WHAT TO WORK ON:
Return each line of the listing in which the word "Mattresses" appears.

** DATA follows **

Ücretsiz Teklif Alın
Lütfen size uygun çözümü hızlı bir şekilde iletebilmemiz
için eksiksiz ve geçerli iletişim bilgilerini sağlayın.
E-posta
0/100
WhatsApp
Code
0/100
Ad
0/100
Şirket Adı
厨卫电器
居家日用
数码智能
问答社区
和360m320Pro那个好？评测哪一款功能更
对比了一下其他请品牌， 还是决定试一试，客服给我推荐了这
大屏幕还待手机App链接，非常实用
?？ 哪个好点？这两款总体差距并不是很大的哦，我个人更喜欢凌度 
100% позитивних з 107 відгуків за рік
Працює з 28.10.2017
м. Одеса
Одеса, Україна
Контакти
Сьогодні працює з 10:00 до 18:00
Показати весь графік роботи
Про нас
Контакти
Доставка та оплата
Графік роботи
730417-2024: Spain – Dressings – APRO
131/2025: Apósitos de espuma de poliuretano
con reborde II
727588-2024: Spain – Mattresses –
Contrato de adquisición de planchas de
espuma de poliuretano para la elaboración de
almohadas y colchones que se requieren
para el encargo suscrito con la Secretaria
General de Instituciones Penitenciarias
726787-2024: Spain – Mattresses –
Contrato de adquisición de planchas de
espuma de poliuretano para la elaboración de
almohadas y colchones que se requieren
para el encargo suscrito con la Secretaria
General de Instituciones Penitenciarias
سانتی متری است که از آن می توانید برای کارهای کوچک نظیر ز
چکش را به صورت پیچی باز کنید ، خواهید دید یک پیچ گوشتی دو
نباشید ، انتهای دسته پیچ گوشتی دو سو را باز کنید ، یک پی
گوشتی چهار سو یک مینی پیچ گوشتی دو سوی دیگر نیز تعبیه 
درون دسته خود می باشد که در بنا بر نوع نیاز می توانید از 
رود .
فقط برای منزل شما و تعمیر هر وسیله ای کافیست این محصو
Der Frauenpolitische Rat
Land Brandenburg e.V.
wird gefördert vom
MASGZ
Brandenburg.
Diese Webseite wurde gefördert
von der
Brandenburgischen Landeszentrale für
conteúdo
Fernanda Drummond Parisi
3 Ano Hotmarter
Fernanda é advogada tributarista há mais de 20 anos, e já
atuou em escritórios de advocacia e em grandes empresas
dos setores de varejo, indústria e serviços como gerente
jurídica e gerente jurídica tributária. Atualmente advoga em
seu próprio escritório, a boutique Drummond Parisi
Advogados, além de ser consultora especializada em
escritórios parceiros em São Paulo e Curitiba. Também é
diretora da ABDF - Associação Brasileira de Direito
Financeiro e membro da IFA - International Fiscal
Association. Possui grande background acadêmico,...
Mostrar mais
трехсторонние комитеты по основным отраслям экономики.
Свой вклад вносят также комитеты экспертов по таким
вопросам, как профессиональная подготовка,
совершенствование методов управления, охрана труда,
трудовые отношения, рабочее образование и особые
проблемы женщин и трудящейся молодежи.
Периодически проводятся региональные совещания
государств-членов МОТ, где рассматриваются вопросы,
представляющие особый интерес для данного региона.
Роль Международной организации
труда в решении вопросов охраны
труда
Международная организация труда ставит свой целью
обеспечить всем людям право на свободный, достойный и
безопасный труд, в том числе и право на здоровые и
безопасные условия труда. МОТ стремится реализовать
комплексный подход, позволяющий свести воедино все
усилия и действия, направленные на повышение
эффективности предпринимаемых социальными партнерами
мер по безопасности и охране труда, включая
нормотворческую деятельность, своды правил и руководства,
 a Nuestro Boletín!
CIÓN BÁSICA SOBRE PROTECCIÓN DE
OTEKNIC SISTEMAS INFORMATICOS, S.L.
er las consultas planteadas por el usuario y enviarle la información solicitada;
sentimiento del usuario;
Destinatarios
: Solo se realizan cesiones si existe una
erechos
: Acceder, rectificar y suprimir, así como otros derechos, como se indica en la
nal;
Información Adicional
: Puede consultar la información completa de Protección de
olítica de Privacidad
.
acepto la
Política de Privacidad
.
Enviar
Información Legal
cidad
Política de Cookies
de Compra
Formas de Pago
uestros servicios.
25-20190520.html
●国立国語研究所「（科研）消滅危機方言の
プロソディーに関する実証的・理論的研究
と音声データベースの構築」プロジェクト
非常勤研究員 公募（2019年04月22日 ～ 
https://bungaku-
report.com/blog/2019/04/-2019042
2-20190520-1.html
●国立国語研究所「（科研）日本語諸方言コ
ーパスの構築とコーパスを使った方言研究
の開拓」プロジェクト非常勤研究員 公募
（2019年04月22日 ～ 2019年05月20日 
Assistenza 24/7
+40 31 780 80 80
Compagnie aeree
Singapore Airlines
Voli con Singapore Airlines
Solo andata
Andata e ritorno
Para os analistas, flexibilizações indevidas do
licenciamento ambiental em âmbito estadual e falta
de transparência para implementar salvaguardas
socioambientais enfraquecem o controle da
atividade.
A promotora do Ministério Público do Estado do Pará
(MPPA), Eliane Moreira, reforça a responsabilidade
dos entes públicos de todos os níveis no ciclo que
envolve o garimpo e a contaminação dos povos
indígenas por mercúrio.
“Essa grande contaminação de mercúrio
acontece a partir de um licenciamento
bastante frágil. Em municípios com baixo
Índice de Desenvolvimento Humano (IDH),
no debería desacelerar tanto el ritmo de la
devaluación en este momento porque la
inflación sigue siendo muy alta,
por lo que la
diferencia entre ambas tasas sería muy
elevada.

** End of DATA **

ANSWER AREA:
727588-2024: Spain – Mattresses –
726787-2024: Spain – Mattresses –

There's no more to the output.